DNA methyltransferases (DNMT) and histone deacetylases (HDAC) inhibitors are used as cancer epigenome drugs. However, these epigenetic drugs lack targeting specificity and could risk inducing genome instability and the expression of oncogenes. Therefore, there is a need to develop new therapeutic strategies where specific cancer genes can be targeted for silencing or activation. The CRISPR/dCas9 system represents a promising, powerful therapeutic tool because of its simplicity and specificity.

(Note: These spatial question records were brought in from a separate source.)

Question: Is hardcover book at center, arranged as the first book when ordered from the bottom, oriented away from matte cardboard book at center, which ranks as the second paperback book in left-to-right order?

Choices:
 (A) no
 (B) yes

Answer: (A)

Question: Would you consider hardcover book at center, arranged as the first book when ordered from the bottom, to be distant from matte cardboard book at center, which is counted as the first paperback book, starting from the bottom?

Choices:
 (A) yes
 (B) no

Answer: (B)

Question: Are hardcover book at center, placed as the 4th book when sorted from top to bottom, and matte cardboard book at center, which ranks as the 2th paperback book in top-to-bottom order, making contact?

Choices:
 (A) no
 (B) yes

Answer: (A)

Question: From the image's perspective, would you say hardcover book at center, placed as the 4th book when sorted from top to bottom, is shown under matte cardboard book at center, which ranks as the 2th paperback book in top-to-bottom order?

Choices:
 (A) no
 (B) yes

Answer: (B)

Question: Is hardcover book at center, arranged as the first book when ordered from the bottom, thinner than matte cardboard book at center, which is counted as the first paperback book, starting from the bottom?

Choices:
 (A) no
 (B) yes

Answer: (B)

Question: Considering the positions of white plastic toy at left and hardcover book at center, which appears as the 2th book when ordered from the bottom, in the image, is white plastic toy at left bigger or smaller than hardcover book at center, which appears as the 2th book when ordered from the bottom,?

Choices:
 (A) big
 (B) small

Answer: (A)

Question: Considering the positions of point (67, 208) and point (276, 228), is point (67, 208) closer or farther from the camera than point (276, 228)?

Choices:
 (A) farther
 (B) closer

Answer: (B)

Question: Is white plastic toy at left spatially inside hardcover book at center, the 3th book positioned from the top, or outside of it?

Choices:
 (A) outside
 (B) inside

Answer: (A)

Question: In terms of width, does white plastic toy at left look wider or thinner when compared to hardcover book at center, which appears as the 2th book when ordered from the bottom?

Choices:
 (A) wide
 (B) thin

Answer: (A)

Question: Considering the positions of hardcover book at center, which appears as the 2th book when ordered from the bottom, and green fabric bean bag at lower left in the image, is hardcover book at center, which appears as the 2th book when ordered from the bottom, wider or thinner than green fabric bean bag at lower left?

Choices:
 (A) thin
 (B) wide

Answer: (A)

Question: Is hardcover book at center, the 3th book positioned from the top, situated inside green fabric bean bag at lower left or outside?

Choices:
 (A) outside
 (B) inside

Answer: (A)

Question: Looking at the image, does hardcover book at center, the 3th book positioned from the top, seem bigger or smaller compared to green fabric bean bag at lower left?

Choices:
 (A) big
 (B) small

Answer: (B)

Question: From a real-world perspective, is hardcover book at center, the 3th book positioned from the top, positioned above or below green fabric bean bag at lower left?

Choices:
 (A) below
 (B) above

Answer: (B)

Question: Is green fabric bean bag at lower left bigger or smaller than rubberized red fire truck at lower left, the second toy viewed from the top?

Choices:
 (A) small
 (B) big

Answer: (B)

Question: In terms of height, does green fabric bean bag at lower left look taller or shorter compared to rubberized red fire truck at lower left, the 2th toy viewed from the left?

Protamine 1 (PRM1) is exclusively expressed in sperm and has a vital role in the tight packaging of DNA, thus inducing transcriptional silencing in sperm cells. We hypothesized that the activation of the PRM1 gene in tumorigenic cells would lead to DNA condensation and reduce the proliferation of these cells. To test our hypothesis, we transfected human embryonic kidney cells 293T with a dCas9-P300 plasmid that adds acetyl groups to the promoter region of PRM1 via specific gRNAs plasmids. RNA-Seq analysis of transfected cells revealed high specificity of targeted gene activation. PRM1 expression resulted in a significant decrease in cell proliferation as measured by the BrdU ELISA assay. To confirm that the activation of PRM1 was due to acetyl groups deposited to H3K27, a ChIP-qPCR was performed. The acetylation of the PRM1 promoter region targeted by dCas9-p300 in transfected cells was higher than that of the control cells. Interestingly, the targeted promoter region for acetylation showed reduced DNA methylation. These findings demonstrate the efficacy of epigenome editing in activating PRM1 in non-expressing tumorigenic cells, which could be used as a promising therapeutic strategy in cancer treatment.

Keywords: PRM1; activation; cancer; epigenome editing; proliferation; tumorigenesis.